My Fiction Put Me In Debt

Last week my father told me that his local Safeway had closed down, soon to be replaced with a Whole Foods. Normally this news would’ve tickled me – I’m a Whole Foods addict – but I was inexplicably sad. He now scans the weekly store flyers and shops the best deals.

Why did this conversation leave me feeling so tender, so emotional? I realized it was the first time I thought, I want to be like that. Like my father. Careful, methodical. Good with money.

The money story has always been big for me. As a small child I constantly compared myself to others – me often holding the short end of the stick. Everyone else got the best toys, the best food (hot dogs and sugary cereals), the best clothes. I got a dad who seemed to say ‘no’ to everything.

It made me angry. It made me sad. It made me feel like there was something wrong with me.
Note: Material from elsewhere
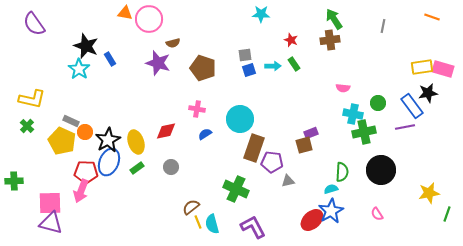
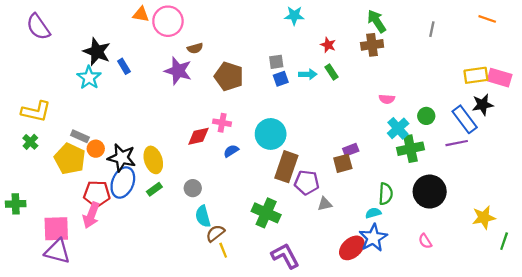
cyan cross: (353, 114) -> (398, 128), turned 36
red diamond: (166, 131) -> (198, 136), moved
black star: (108, 140) -> (122, 158), turned -30
cyan semicircle: (212, 224) -> (203, 216), moved

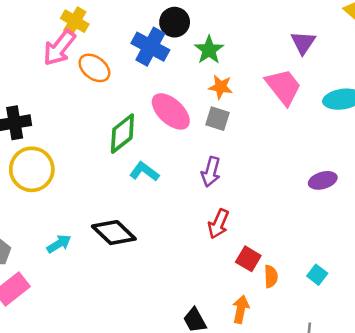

The really cool things were reserved for other people, and I didn’t belong in that world. I let my money stories form the reality that is my life now. I rebelled against my father’s practical ways, to the point where I’m in major financial debt. I’ve been on a hamster wheel, running to catch up to some elusive ‘there’. And the older I get, the further away ‘there’ seems.

But I’m getting that no one is responsible for this, but me.

I’m the one who’s chosen to interpret my life events as I have. I’m the one who’s assigned deep meaning to old memories…and this meaning no longer serves. For years, I viewed my dad in a certain way because I’d trained myself to see only what supported my stories.

Yeah yeah, he put food on the table and clothed me. Yeah yeah, he was expelled from his homeland of Uganda and lost everything he owned. Yeah yeah, his own father didn’t talk about money.

So what? He should have known better. Been more successful. Given me more. Showed me how to manage my finances.

Right.

These past few months have been transformative. I’ve really felt the emotional impact of my judgment and resentment. And I don’t want to carry them anymore. I know we’re not supposed to be ashamed of ourselves; shame is so disempowering. But I am ashamed of how I’ve held others responsible for the situations I’ve created. I’m now seeing the power I have to choose and to create differently.

My financial situation is a reflection of my inner state. The more I willingly, authentically release blame, the more I find space in my heart, and in my finances. Blame doesn’t have my money in a chokehold anymore. There is room for me to move, to grow, to be free, and to allow the possibility for new, loving relationships with those most dear to me.